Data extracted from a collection
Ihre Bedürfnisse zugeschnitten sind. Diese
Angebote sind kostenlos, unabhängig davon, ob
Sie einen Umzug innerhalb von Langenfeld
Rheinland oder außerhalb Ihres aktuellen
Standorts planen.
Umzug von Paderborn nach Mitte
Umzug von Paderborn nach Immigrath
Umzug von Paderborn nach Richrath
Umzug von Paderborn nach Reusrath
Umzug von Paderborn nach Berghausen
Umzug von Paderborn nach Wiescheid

---

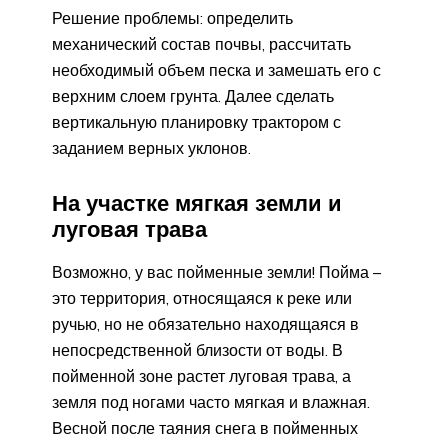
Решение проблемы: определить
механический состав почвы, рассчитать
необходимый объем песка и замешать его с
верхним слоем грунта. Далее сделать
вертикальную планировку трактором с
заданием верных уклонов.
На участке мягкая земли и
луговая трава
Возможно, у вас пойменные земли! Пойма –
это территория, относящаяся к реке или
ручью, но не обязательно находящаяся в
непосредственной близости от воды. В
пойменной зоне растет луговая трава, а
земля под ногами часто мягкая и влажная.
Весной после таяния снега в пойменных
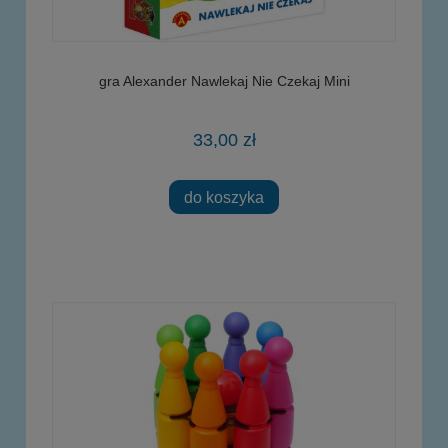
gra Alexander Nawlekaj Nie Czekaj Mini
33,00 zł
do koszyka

▸ **TASK REQUIREMENTS**
Please lay out the data from the line with "Ihre Bedürfnisse zugeschnitten sind. Diese" up to and including the line with "Umzug von Paderborn nach Wiescheid" as a Markdown table with the columns Row and Line, numbering each row and leaving out blank lines.

▸ **SOLUTION TO THIS PROBLEM**
| Row | Line |
|---|---|
| 1 | Ihre Bedürfnisse zugeschnitten sind. Diese |
| 2 | Angebote sind kostenlos, unabhängig davon, ob |
| 3 | Sie einen Umzug innerhalb von Langenfeld |
| 4 | Rheinland oder außerhalb Ihres aktuellen |
| 5 | Standorts planen. |
| 6 | Umzug von Paderborn nach Mitte |
| 7 | Umzug von Paderborn nach Immigrath |
| 8 | Umzug von Paderborn nach Richrath |
| 9 | Umzug von Paderborn nach Reusrath |
| 10 | Umzug von Paderborn nach Berghausen |
| 11 | Umzug von Paderborn nach Wiescheid |